# Recorded information:
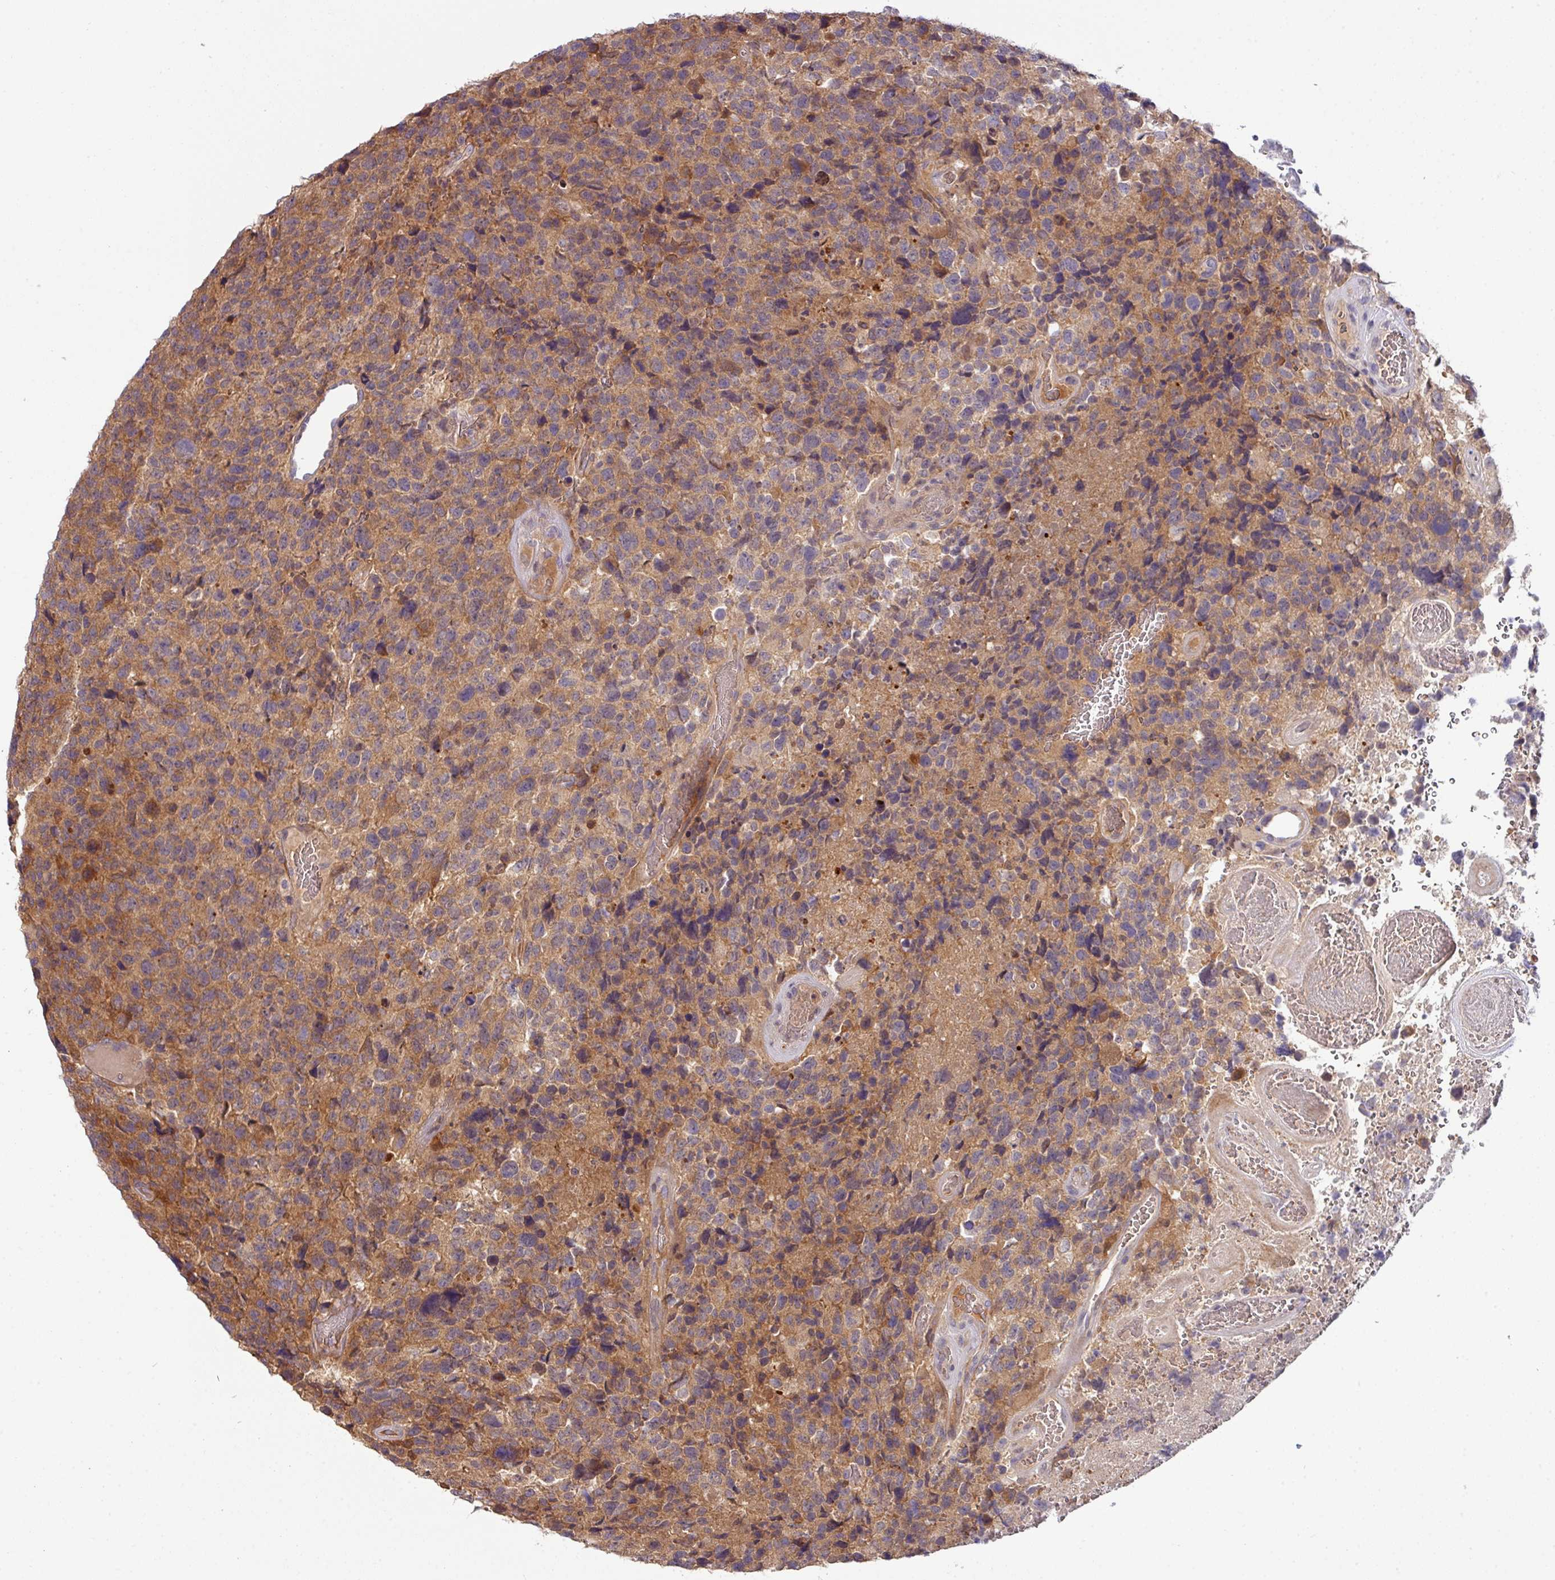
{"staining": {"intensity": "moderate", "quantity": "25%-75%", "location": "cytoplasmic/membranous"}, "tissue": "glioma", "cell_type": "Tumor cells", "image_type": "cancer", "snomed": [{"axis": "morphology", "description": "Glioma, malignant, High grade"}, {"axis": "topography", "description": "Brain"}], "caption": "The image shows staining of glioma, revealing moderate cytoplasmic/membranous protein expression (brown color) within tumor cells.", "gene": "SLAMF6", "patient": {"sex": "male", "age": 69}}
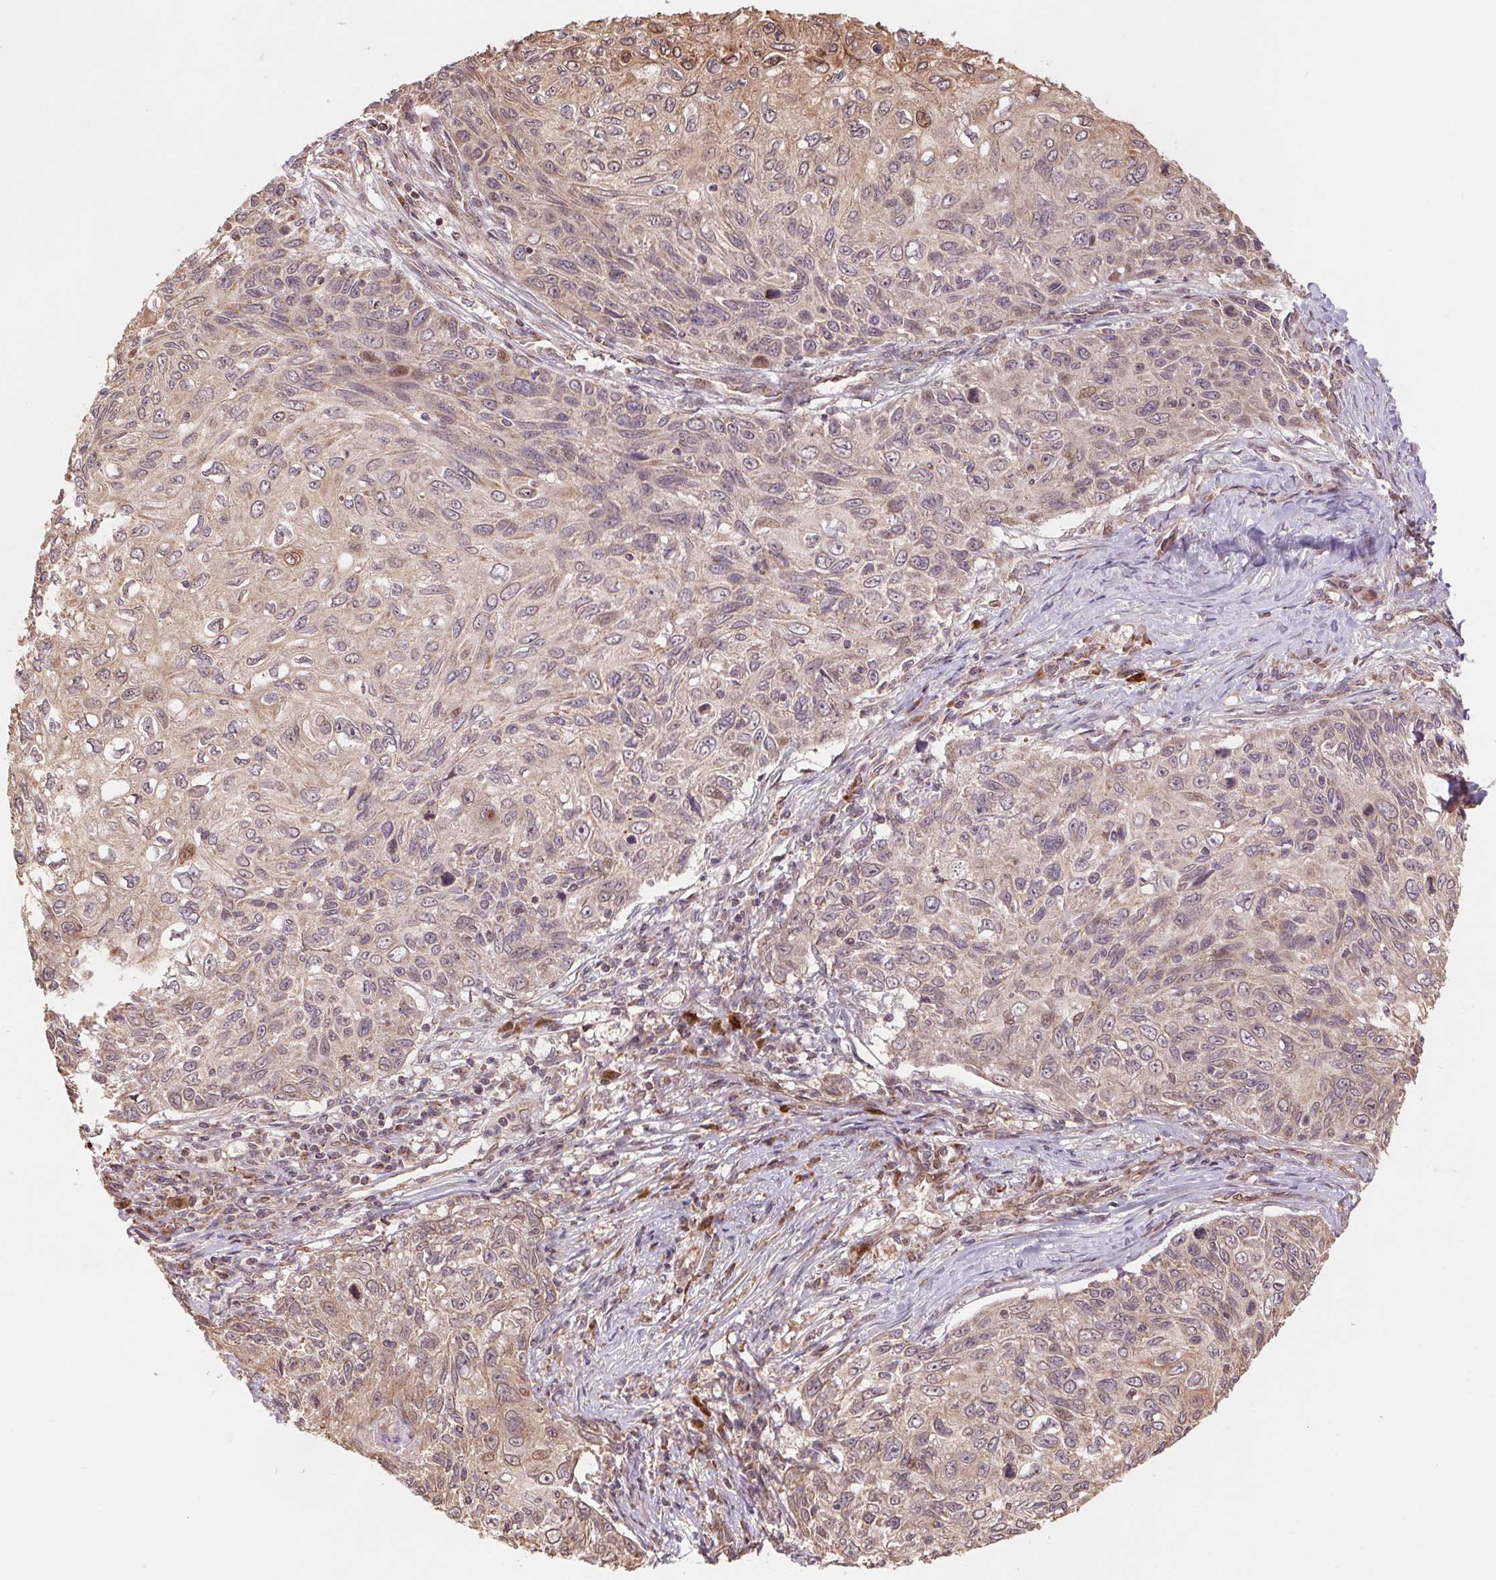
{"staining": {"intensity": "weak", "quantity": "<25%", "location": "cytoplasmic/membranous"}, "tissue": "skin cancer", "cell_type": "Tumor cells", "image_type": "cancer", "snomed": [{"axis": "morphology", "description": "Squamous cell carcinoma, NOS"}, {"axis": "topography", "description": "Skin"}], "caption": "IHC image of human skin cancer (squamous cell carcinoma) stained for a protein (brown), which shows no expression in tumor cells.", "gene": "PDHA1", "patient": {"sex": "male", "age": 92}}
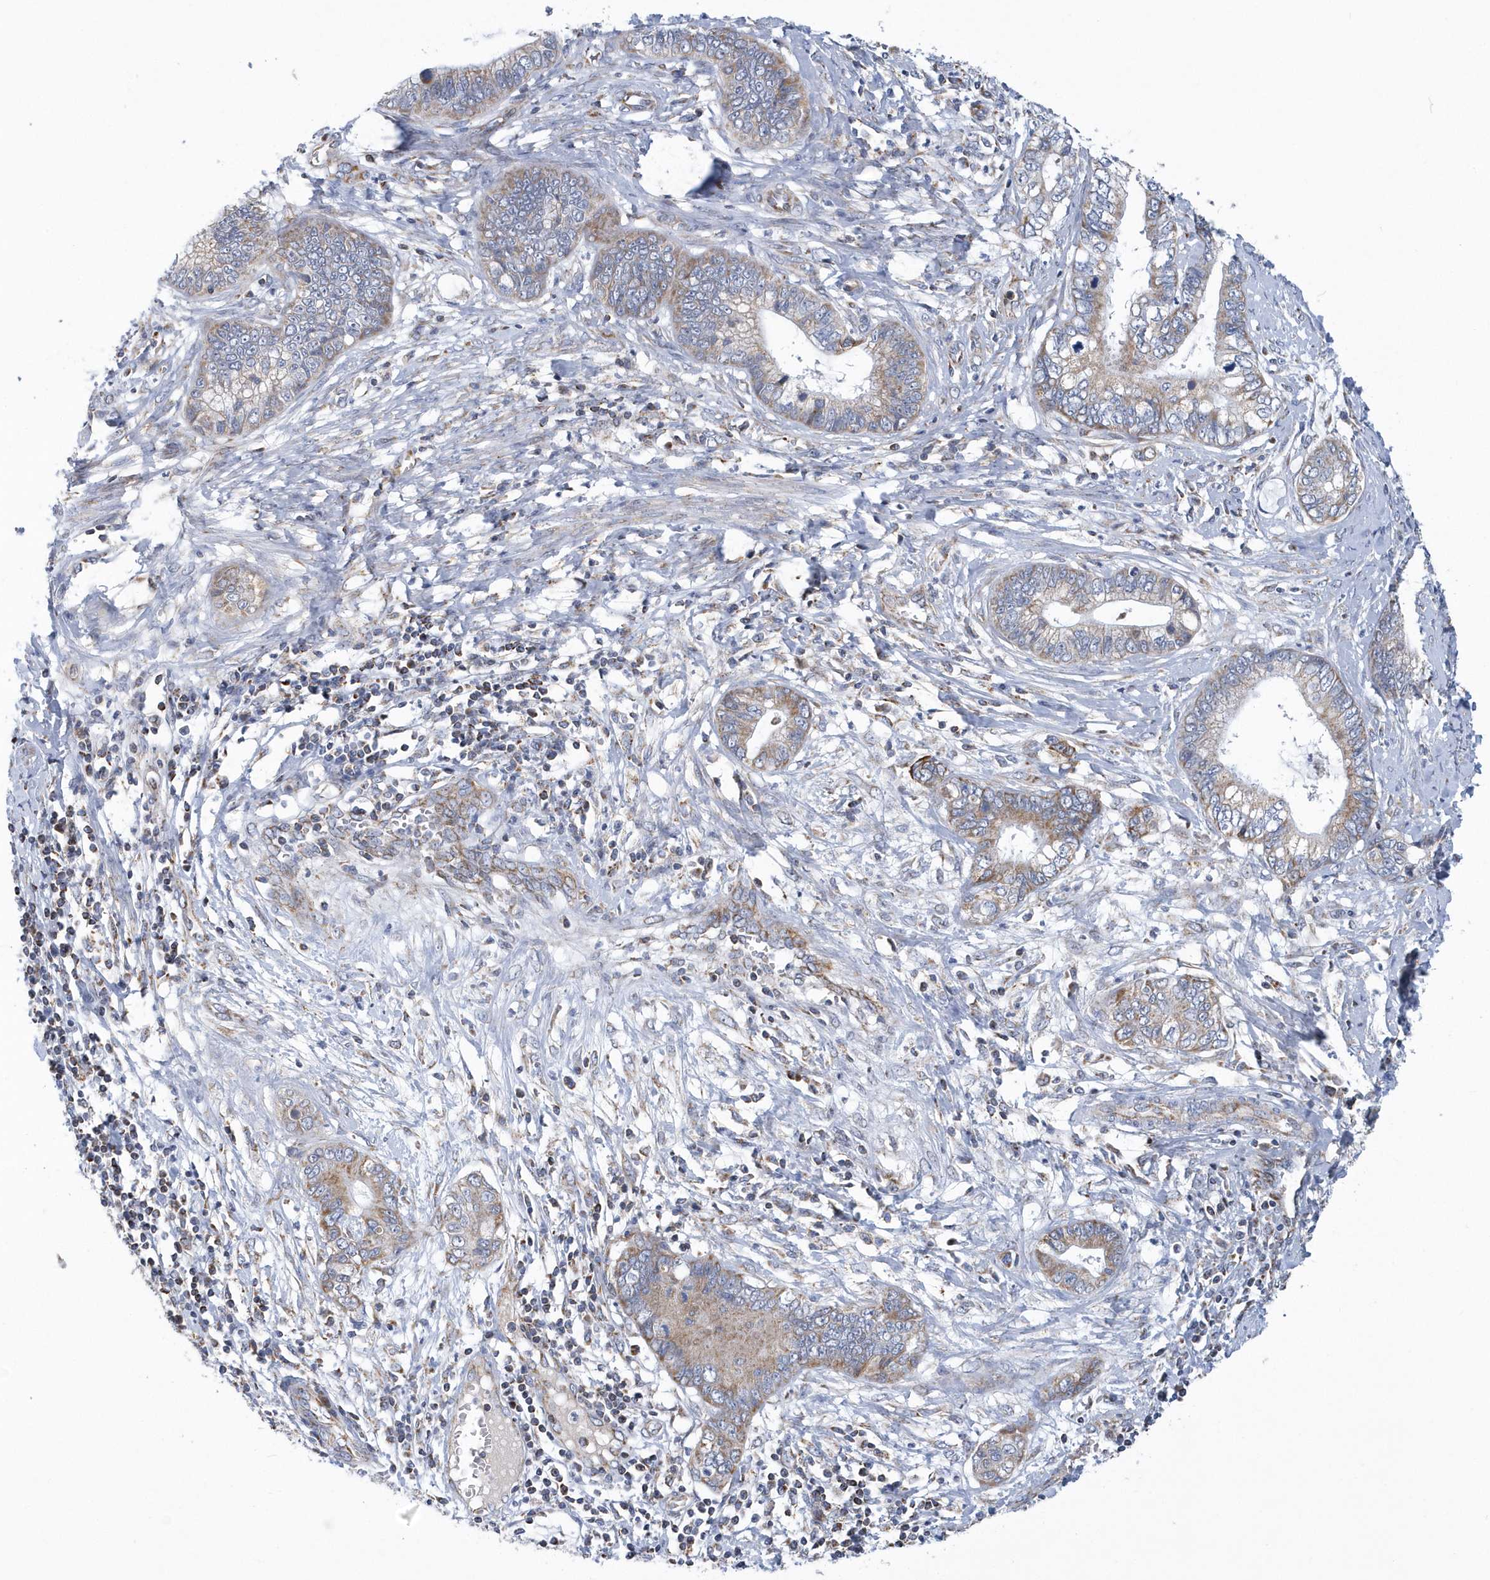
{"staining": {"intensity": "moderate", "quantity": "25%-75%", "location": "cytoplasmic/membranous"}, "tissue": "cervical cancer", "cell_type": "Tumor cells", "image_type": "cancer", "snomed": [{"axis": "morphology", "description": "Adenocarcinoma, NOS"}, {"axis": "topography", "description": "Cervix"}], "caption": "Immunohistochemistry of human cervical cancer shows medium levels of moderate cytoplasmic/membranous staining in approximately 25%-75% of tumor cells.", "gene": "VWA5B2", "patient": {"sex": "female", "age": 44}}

# Goal of the exercise:
Check each line of the listing for the word "brown". Report how many lines have it, and nothing more.

# Response:
2